◆ **Data to process**:
== Segment start ==

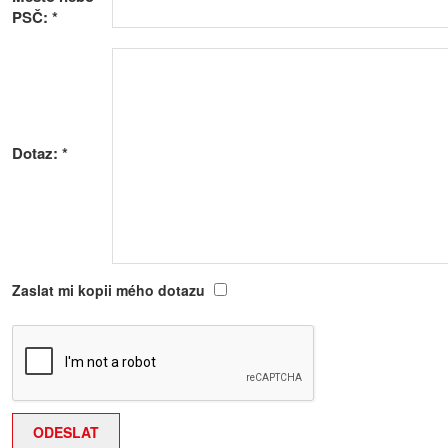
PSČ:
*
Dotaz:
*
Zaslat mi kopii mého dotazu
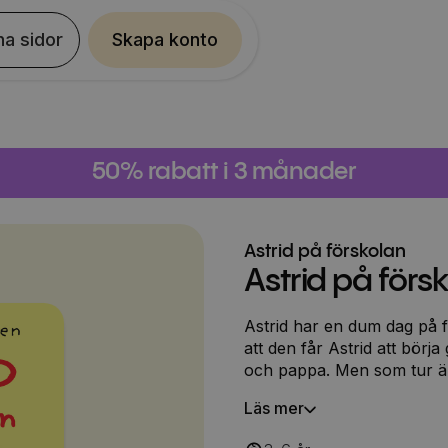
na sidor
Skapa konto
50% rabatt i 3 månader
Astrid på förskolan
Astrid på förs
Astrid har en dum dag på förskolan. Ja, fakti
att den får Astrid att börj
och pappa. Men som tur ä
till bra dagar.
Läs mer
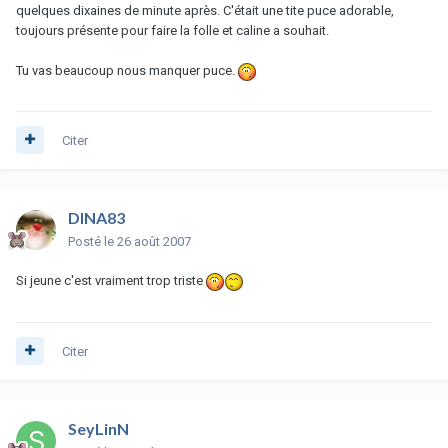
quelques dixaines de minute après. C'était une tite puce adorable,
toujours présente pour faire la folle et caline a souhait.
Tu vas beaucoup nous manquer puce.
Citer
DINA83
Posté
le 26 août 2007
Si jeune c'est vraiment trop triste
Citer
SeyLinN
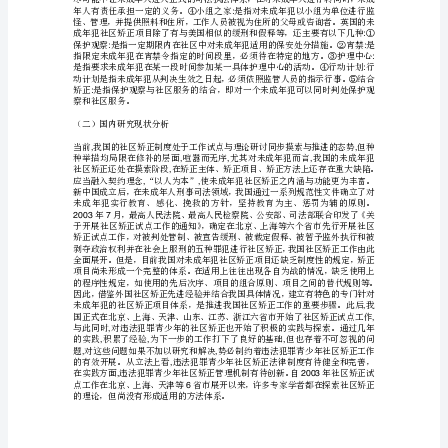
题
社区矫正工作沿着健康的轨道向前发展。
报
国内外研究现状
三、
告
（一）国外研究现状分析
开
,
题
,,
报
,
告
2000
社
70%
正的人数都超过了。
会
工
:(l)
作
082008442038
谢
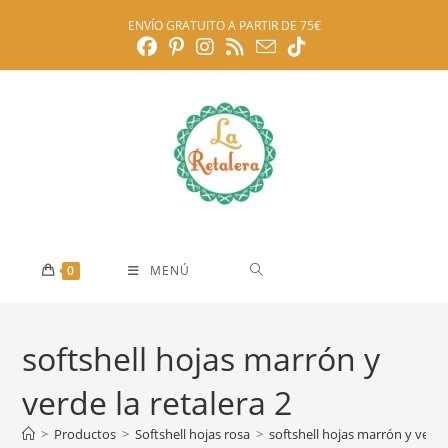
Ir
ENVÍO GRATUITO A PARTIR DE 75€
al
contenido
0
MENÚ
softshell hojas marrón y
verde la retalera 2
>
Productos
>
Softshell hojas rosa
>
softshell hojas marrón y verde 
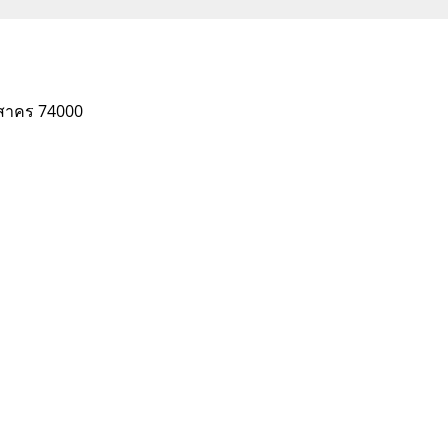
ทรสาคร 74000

== Segment end ==

◆ **Exercise objective**:
Reproduce every line of text in the rows above without any changes, and leave the pictures out of your answer.

◆ **The completed task**:
PSČ:
*
Dotaz:
*
Zaslat mi kopii mého dotazu
na sidor
Skapa konto
50% rabatt i 3 månader
Astrid på förskolan
Astrid på förs
Astrid har en dum dag på förskolan. Ja, fakti
att den får Astrid att börj
och pappa. Men som tur ä
till bra dagar.
Läs mer
quelques dixaines de minute après. C'était une tite puce adorable,
toujours présente pour faire la folle et caline a souhait.
Tu vas beaucoup nous manquer puce.
Citer
DINA83
Posté
le 26 août 2007
Si jeune c'est vraiment trop triste
Citer
SeyLinN
题
社区矫正工作沿着健康的轨道向前发展。
报
国内外研究现状
三、
告
（一）国外研究现状分析
开
,
题
,,
报
,
告
2000
社
70%
正的人数都超过了。
会
工
:(l)
作
082008442038
谢
Ir
ENVÍO GRATUITO A PARTIR DE 75€
al
contenido
0
MENÚ
softshell hojas marrón y
verde la retalera 2
>
Productos
>
Softshell hojas rosa
>
softshell hojas marrón y verde 
ทรสาคร 74000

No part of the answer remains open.